# Rental Property ROI Calculator

Calculate rental property cash flow, cash-on-cash ROI, and cap rate. Analyze profitability after mortgage, expenses, and vacancy.

## What this calculates

Analyze any rental property investment with our free ROI calculator. Enter the purchase price, down payment, mortgage rate, rent, and expenses to calculate monthly cash flow, annual returns, cash-on-cash ROI, and cap rate.

## Inputs

- **Purchase Price** ($) — min 0 — The purchase price of the rental property.
- **Down Payment** (%) — min 0, max 100 — Down payment as a percentage (investment properties typically require 20-25%).
- **Mortgage Interest Rate** (%) — min 0, max 20 — The annual mortgage interest rate.
- **Monthly Rent** ($) — min 0 — The expected monthly rental income.
- **Monthly Expenses** ($) — min 0 — Monthly expenses (taxes, insurance, maintenance, management, etc.).
- **Vacancy Rate** (%) — min 0, max 50 — Expected vacancy rate (time without tenants).

## Outputs

- **Monthly Cash Flow** — formatted as currency — Monthly income after mortgage, expenses, and vacancy.
- **Annual Cash Flow** — formatted as currency — Total annual cash flow from the property.
- **Cash-on-Cash ROI** — formatted as percentage — Annual cash flow divided by total cash invested.
- **Cap Rate** — formatted as percentage — NOI divided by purchase price.
- **Total Monthly Costs** — formatted as currency — Mortgage payment plus monthly expenses.

## Details

Evaluating a rental property investment requires looking at several metrics beyond just the purchase price and rent. The most important are monthly cash flow (income after all expenses and mortgage), cash-on-cash return (annual cash flow divided by your cash invested), and cap rate (Net Operating Income divided by property value). A positive monthly cash flow means the property pays for itself.

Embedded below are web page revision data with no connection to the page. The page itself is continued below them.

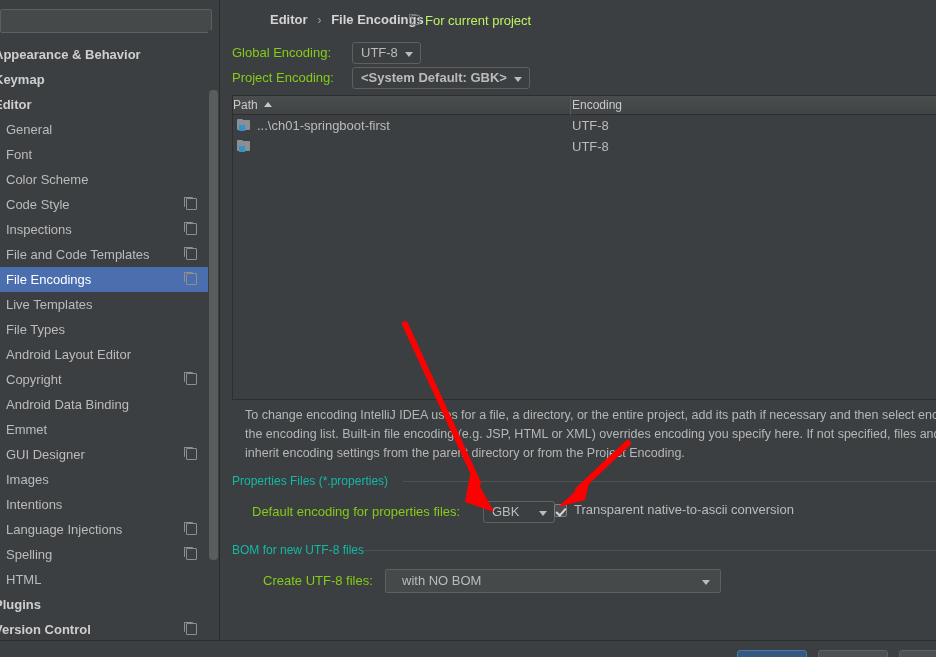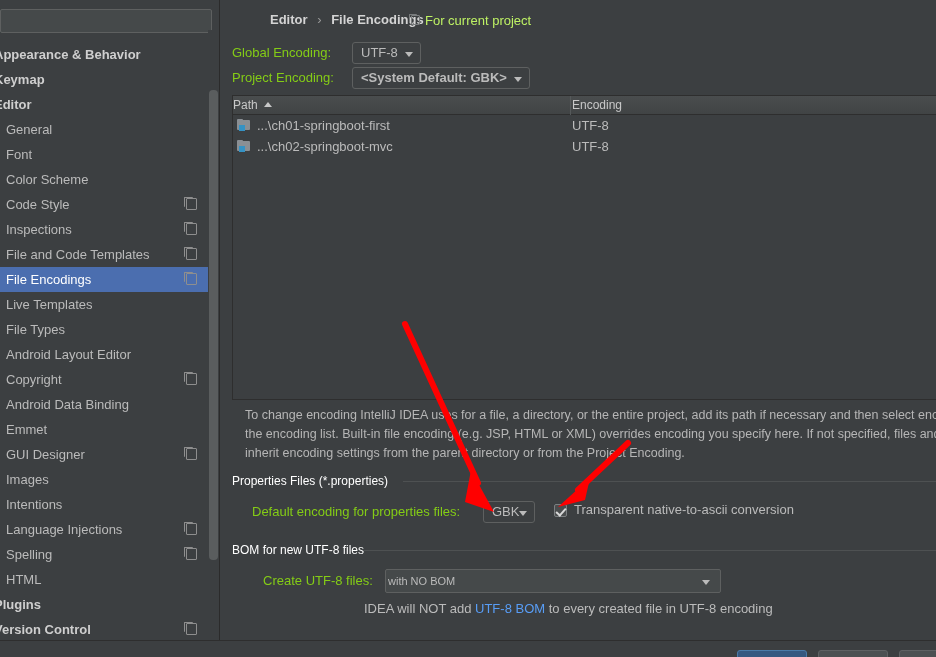--- a/index.html
+++ b/index.html
@@ -485,7 +485,6 @@
               <span class="f1"></span>
               <span class="sq"></span>
             </span>
-            <span class="cell-path">...\ch02-springboot-mvc</span>
             <span class="cell-enc">UTF-8</span>
           </div>
         </div>

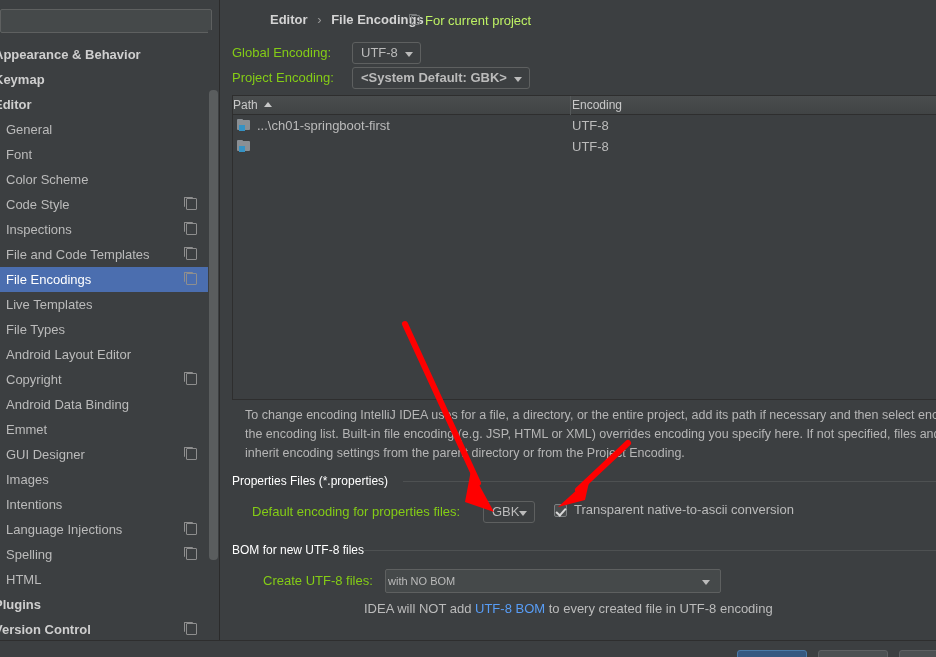--- a/index.html
+++ b/index.html
@@ -247,7 +247,7 @@
   .group-title {
     position: absolute;
     font-size: 12px;
-    color: #ffffff;
+    color: #14b8a6;
     background: #3c3f41;
     padding-right: 6px;
     white-space: nowrap;

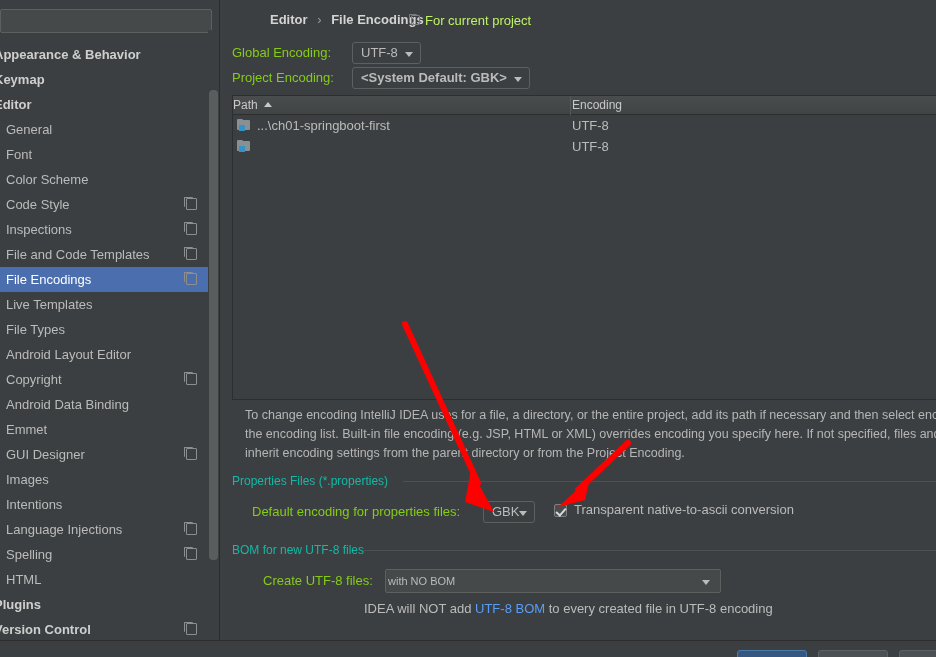--- a/index.html
+++ b/index.html
@@ -501,7 +501,7 @@
 
     <div class="field-row" style="top:501px;">
       <span class="field-label" style="left:20px; top:3px;">Default encoding for properties files:</span>
-      <div class="combo" style="left:251px; top:0; width:52px;">
+      <div class="combo" style="left:251px; top:0; width:72px;">
         <span>GBK</span>
         <span class="caret"></span>
       </div>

The 1% rule is a quick screening tool: a property's monthly rent should be at least 1% of the purchase price to be worth analyzing further. For a $350,000 property, that means at least $3,500 in monthly rent. While many markets do not meet this threshold, it helps quickly filter out overpriced properties. The 50% rule estimates that about 50% of gross rent will go to non-mortgage expenses.

Vacancy rate is often underestimated by new investors. Even in hot rental markets, expect 5-10% vacancy due to tenant turnover, maintenance between tenants, and occasional extended vacancies. Budget for at least 8% vacancy when analyzing properties. Also factor in a 10-15% management fee if you plan to hire a property manager, and 1-2% of property value annually for maintenance and capital expenditure reserves.

## Frequently Asked Questions

**Q: What is a good cash-on-cash return for rental property?**

A: Most real estate investors target a cash-on-cash return of 8-12% or higher. Returns below 5% may not justify the effort and risk compared to passive investments like index funds. In expensive markets, 4-6% may be acceptable if you also expect strong appreciation. Always compare against alternative investments and your own cost of capital.

**Q: What is the 1% rule in real estate?**

A: The 1% rule states that a rental property's monthly rent should be at least 1% of the purchase price. A $300,000 property should rent for at least $3,000 per month. This is a quick screening tool, not a definitive analysis. Many profitable properties do not meet this threshold, especially in high-appreciation markets. Always run a full cash flow analysis.

**Q: How do I calculate NOI for a rental property?**

A: Net Operating Income (NOI) = Gross Rental Income - Vacancy Losses - Operating Expenses. Operating expenses include property taxes, insurance, maintenance, management fees, utilities (if paid by owner), and reserves for capital expenditures. NOI does not include mortgage payments or income taxes. It represents the property's income before financing costs.